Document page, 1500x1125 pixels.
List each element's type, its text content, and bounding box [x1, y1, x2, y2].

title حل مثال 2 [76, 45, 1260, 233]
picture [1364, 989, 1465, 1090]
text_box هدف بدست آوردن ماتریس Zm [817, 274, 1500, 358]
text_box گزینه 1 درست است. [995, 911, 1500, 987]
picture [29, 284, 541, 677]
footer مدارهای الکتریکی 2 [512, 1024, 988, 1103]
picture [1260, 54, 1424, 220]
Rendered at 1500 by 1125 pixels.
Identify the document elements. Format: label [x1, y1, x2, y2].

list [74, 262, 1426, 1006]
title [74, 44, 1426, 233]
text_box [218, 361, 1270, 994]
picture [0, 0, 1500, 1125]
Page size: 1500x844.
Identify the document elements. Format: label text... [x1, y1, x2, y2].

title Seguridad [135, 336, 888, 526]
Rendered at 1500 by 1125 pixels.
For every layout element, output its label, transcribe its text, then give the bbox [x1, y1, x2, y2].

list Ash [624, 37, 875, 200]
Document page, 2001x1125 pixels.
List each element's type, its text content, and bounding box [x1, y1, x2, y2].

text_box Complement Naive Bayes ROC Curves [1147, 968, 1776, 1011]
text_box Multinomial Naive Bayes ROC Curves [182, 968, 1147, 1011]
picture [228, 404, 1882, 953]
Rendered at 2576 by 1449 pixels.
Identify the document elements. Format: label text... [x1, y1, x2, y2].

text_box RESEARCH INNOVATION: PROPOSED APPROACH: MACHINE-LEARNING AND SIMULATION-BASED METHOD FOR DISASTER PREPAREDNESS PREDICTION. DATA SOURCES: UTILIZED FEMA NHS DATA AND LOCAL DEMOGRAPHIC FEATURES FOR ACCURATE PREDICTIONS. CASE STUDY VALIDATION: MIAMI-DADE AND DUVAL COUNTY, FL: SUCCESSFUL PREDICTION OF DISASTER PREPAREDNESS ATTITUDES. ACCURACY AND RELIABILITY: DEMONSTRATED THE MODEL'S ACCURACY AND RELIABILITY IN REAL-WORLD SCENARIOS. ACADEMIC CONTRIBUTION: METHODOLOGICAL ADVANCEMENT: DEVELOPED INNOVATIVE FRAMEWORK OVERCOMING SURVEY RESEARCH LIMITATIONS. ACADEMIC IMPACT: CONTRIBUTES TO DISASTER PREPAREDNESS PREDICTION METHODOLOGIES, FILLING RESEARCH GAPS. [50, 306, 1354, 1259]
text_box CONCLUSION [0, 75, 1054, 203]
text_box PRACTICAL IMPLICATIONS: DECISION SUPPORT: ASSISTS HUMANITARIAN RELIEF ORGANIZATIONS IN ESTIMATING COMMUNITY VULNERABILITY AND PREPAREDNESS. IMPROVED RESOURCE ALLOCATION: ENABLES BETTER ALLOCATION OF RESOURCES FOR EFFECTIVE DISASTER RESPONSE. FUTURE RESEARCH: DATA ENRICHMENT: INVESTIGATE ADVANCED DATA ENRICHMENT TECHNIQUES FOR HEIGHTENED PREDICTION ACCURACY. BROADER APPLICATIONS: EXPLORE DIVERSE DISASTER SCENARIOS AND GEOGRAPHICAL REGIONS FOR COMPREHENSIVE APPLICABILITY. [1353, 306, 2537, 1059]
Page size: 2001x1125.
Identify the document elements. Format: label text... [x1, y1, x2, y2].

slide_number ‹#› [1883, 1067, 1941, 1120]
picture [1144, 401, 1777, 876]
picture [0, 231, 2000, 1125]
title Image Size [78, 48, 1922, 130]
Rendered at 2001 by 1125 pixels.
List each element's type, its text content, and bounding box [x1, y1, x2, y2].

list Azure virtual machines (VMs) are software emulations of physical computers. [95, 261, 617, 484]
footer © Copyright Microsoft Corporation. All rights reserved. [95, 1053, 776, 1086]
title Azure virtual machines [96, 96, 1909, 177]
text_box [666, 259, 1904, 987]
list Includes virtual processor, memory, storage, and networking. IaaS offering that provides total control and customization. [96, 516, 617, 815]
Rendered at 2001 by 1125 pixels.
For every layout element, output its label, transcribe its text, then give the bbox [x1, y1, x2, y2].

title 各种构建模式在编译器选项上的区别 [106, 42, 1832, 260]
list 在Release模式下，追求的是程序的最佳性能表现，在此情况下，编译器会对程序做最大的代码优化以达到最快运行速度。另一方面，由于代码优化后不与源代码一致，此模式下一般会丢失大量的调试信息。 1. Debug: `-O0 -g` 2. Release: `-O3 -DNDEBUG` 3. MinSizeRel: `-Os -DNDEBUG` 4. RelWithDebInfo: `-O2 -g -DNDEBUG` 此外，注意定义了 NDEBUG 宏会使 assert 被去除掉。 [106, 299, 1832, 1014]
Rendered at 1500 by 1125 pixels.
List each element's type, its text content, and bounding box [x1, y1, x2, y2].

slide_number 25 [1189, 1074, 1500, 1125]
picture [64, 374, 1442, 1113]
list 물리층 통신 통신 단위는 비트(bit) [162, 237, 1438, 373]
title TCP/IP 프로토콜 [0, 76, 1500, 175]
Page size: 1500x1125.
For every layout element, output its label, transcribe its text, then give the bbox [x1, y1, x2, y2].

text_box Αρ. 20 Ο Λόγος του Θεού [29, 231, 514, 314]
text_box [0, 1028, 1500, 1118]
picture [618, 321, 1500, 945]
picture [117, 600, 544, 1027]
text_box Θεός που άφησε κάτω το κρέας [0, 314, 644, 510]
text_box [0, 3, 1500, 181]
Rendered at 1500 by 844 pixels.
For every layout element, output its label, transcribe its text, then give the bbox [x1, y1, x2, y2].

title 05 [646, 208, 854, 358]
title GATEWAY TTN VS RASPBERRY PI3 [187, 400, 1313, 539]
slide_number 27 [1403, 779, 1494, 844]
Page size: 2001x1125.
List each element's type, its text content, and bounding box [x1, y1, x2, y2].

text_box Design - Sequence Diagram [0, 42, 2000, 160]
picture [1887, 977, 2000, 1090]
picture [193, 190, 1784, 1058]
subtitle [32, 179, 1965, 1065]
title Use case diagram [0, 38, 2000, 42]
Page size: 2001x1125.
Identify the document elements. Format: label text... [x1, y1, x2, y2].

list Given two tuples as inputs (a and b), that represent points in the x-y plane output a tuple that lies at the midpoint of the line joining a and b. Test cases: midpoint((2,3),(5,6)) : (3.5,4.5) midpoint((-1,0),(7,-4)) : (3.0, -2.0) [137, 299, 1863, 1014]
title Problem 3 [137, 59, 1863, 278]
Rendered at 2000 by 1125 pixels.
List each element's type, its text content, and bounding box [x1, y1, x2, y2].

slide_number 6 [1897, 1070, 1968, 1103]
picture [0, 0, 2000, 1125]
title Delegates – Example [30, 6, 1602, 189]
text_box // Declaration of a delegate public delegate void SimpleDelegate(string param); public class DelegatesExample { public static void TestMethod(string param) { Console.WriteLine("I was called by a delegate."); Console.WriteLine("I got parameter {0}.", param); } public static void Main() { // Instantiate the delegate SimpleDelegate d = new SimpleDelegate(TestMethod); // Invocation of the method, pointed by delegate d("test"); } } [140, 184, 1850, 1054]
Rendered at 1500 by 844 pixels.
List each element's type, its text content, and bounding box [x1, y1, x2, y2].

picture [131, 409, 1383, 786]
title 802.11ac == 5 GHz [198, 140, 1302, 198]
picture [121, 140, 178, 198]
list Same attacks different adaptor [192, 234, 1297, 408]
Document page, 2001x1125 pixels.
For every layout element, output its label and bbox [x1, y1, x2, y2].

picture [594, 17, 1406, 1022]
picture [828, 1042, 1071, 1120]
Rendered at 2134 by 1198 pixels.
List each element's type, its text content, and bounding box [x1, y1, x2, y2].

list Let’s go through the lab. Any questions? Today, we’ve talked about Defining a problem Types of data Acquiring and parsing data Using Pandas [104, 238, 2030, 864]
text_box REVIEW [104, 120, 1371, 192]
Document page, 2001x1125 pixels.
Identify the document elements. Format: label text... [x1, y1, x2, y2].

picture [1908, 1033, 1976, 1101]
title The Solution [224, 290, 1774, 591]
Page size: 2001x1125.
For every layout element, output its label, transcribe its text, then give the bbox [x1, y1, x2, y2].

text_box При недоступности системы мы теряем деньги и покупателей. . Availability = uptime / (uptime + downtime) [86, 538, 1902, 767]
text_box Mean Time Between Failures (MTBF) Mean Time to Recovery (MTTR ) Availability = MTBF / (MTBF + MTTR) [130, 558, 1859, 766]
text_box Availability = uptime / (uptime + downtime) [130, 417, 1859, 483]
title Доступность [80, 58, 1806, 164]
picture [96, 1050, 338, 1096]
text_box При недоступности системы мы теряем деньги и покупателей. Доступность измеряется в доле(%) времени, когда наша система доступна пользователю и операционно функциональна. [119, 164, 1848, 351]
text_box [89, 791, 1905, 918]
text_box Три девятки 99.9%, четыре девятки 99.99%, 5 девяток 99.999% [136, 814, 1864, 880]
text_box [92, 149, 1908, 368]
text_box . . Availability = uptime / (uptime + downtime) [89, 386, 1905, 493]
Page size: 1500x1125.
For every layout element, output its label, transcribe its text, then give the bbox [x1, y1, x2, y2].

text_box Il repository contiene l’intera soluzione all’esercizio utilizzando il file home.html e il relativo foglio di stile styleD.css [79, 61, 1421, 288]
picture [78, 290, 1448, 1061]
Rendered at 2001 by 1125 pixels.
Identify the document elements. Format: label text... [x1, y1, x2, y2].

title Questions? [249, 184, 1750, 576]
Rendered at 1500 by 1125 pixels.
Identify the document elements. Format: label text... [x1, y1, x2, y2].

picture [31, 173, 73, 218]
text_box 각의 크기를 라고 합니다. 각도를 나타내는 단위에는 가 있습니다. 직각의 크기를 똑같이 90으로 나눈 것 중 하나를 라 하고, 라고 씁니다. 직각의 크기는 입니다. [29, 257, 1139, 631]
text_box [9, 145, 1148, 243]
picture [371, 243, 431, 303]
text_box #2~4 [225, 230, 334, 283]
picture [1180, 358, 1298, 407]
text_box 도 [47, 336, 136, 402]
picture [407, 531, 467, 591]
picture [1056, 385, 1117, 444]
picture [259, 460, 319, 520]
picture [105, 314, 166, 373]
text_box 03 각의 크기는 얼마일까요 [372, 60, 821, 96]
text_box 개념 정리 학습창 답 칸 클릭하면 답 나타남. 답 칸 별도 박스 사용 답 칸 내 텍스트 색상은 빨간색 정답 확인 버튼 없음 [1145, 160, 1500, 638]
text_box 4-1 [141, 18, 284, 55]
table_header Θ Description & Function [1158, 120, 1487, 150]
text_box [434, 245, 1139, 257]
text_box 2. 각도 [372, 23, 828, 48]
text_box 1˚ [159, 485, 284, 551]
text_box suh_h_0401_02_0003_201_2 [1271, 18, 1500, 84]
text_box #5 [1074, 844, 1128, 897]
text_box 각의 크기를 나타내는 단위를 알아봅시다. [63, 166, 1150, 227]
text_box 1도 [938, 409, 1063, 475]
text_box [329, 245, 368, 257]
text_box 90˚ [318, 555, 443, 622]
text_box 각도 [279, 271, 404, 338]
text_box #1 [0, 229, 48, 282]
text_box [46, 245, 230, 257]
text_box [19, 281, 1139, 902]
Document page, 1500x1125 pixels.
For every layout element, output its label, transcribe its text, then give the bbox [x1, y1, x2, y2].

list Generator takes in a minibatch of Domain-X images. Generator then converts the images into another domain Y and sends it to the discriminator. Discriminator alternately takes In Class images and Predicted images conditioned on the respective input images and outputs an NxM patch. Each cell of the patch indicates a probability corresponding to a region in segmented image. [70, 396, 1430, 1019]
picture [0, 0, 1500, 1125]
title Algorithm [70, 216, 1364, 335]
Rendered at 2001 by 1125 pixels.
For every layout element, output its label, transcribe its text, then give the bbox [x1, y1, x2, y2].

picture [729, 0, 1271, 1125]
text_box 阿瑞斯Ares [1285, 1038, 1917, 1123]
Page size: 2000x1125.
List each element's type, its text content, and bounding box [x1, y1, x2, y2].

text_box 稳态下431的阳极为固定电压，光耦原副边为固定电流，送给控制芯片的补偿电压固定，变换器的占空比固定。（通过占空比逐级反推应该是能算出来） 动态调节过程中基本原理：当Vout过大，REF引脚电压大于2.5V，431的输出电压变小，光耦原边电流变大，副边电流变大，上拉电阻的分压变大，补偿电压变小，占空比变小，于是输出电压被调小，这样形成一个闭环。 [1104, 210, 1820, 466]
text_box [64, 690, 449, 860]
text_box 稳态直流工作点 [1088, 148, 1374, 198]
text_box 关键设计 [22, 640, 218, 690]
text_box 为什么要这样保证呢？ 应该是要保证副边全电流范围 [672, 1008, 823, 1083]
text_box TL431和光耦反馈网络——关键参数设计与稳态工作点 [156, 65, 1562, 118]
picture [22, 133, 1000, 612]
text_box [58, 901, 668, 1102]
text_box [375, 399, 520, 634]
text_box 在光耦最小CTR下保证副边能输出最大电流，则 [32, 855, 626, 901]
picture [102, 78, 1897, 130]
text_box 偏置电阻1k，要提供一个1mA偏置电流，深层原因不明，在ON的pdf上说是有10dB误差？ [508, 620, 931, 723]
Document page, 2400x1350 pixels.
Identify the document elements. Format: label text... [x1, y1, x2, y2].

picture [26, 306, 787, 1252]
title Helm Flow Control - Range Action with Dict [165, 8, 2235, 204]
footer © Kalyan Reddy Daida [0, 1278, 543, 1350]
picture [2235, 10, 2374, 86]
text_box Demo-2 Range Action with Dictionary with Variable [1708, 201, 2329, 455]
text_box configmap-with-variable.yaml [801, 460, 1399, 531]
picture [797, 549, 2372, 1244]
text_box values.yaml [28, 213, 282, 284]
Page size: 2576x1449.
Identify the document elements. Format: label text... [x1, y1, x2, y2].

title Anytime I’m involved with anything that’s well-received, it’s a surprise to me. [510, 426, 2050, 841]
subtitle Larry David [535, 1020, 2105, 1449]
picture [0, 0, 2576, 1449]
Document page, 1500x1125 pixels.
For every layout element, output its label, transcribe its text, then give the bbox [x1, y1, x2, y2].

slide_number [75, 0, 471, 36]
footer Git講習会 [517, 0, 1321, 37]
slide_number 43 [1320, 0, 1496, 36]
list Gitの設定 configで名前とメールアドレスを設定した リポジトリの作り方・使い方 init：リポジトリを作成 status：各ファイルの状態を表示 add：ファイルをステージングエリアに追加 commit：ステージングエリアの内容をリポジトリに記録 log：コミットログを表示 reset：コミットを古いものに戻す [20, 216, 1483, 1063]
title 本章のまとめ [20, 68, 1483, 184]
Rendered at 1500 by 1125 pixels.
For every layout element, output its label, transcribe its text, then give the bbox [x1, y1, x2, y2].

....

▸ WORK ORDER
Would you copy, word for word, only the lines from the start of the listing to the one that contains "Rendered at 2576 by 1449 pixels.", both included?

▸ RESPONSE TO THE EXERCISE
Document page, 1500x1125 pixels.
List each element's type, its text content, and bounding box [x1, y1, x2, y2].

title حل مثال 2 [76, 45, 1260, 233]
picture [1364, 989, 1465, 1090]
text_box هدف بدست آوردن ماتریس Zm [817, 274, 1500, 358]
text_box گزینه 1 درست است. [995, 911, 1500, 987]
picture [29, 284, 541, 677]
footer مدارهای الکتریکی 2 [512, 1024, 988, 1103]
picture [1260, 54, 1424, 220]
Rendered at 1500 by 1125 pixels.
Identify the document elements. Format: label [x1, y1, x2, y2].

list [74, 262, 1426, 1006]
title [74, 44, 1426, 233]
text_box [218, 361, 1270, 994]
picture [0, 0, 1500, 1125]
Page size: 1500x844.
Identify the document elements. Format: label text... [x1, y1, x2, y2].

title Seguridad [135, 336, 888, 526]
Rendered at 1500 by 1125 pixels.
For every layout element, output its label, transcribe its text, then give the bbox [x1, y1, x2, y2].

list Ash [624, 37, 875, 200]
Document page, 2001x1125 pixels.
List each element's type, its text content, and bounding box [x1, y1, x2, y2].

text_box Complement Naive Bayes ROC Curves [1147, 968, 1776, 1011]
text_box Multinomial Naive Bayes ROC Curves [182, 968, 1147, 1011]
picture [228, 404, 1882, 953]
Rendered at 2576 by 1449 pixels.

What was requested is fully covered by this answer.